Author Topic: What is the impact of nonsensical dungeon layouts (topological impossibilities)?  (Read 9559 times)

zouflain

  • Newcomer
  • Posts: 1
  • Karma: +0/-0
    • View Profile
Newby here, so please be gentle  ;)

I was wondering, does sense-making in dungeon layout matter much for a roguelike?

I was working on a design document and came across an interesting idea. I typically design experiences centralized around the player. How does X influence player autonomy? How does Y satisfy the player?

Well, I was extending this to AI and thinking of where AI might be useful to give the player a better experience. I started thinking about using an AI director (ala L4D) to coordinate the behavior of AIs, then realized that really the AI director could be used for all sorts of things. Like dungeon generation.

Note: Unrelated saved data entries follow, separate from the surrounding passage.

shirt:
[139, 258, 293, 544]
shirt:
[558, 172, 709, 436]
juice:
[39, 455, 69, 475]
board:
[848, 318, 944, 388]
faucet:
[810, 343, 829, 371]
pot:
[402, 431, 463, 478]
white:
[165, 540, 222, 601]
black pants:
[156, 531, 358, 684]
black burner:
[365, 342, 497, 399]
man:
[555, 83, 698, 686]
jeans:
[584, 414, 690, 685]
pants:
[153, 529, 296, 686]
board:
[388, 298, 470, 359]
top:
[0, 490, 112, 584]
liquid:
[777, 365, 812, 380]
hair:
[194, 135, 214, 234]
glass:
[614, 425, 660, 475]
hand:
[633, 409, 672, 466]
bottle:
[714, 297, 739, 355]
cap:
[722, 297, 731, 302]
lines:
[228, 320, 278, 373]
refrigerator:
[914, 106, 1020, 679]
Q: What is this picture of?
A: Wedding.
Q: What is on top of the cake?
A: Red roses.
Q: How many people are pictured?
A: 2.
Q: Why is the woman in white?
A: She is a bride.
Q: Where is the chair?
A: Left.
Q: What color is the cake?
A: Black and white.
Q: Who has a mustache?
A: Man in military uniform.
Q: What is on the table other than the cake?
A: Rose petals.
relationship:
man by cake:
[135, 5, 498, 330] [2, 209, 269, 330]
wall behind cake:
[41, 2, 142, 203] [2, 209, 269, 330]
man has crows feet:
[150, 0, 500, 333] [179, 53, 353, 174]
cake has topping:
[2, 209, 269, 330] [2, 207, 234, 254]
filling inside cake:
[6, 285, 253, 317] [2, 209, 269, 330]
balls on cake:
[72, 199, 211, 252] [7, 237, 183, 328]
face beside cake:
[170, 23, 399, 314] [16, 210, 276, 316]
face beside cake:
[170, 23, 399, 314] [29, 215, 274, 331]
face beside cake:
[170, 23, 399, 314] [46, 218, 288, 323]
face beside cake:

Typically, I believe most roguelikes (certainly brogue) build an "interesting" dungeon using a generic algorithmic approach (L-Systems, Cellular Automata, Binary Space Partitions, etc) that's divorced from player feel. Sure, some constraints are put into the generator, like don't put the exit next to entrance, and reject a map that's too small or too large, etc, but it's all in an indirect attempt to create opportunities for interesting experiences. Why not turn that on its head?

Why not have each room generated by an AI director every time you open a new door? That would allow certain guarantees that are almost impossible in the indirect approach. You could use the Suite/Theme/Flavor system from that old GDC talk to give dungeons a general "feel" and then feed that into the AI director to generate rooms that provide an experience suited to that feel combined with a certain "narrative" aspect. For example: "This dungeon is themed around Exploration and Dread. There will be many branches, loops, key-and-door "puzzles" and dead ends. When a sufficient number of rooms have been Explored, spawn a Dread room that spikes up the combat intensity until Dread is satisfied, then go back into Explorer mode."

The problem is, doing all that with a map that fits onto a world topology like a 2D grid is very, very hard. If instead all the rooms are treated more like separate floors are in the conventional roguelike, then it doesn't matter if there's no physical way to fit room #204 adjacent to room #002 - if the AI director says there should be a back-loop here, it can just link the two rooms assuming they have suitable unopened doors to link.

It does mean only displaying each room in isolation instead of letting the dungeon sprawl out in front of you. And it means trying to hand draw a map of the place is impossible (I grew up watching my mother spend hours hand mapping Might and Magic games so I know how important that can be to players). What are your thoughts?

TLDR: How would a topologically nonsensical map effect the roguelike experience in general? How important is a topologically sound map to the game play of a traditional roguelike?

Krice

  • (Banned)
  • Rogueliker
  • ***
  • Posts: 2316
  • Karma: +0/-2
    • View Profile
    • Email
I think developers overthink and spend too much time trying to figure out a "perfect" way to generate dungeons, while they are more like least important part of the gameplay. Fix everything else first, then try to be clever with dungeon generation. Think something like URR, it has I guess very detailed world generation, but as a game it's completely useless.
« Last Edit: March 19, 2019, 06:52:21 AM by Krice »

jofadda

  • Newcomer
  • Posts: 38
  • Karma: +0/-0
    • View Profile
Dungeon layout matters but it matters in a way that effects gameplay not specifically logic, nor reasoning. Look at IVAN for example:
as your first dungeon you've got a tunnel connecting two islands that aught to be well and truly impossible by any logical sense and practical layout.

Now lets look at how dungeon layouts change your gameplay:
DCSS has long corridors which allow for intense bottlenecking of hordes of enemies. It also has some wide open spaces that allow for some unique boss fights with interesting setups. The issue with this is that empty corridors give way to the need of an "auto-explore" button. If we were to take away(or even just lessen) the corridors and the wide open spaces then many of the enemy types and amounts would need to be drastically changed by virtue of the games layout.

Dredmor however generally has small-ish rooms connecting eachother with occasional large rooms within the map. This in my opinion would not allow for DCSS's enemy types nor spawning patterns to make for fun and thus good gameplay. However it allows for the idea of the dreaded monster zoo on large scale to be an occasional "fun" encounter and it allows for doorways to cease being a "chokepoint" and start being a "blockpoint" that depends on your capacity to close the door.

Then we've got games like neoscavenger that mess with dungeon layout by messing with the grid dimensions, taking them from squares to hexes, this doesnt seem like much, but it is. Being out in the open and surrounded is no longer 4/8(depending on diagonals) attacks per turn cycle you need to soak, that then jumps to 6/12(depending on if monsters adjacent to the hexes corner count within melee striking range) which then calls for a change of strategy and changes how you need to deal with getting surrounded as well as your prevention methods.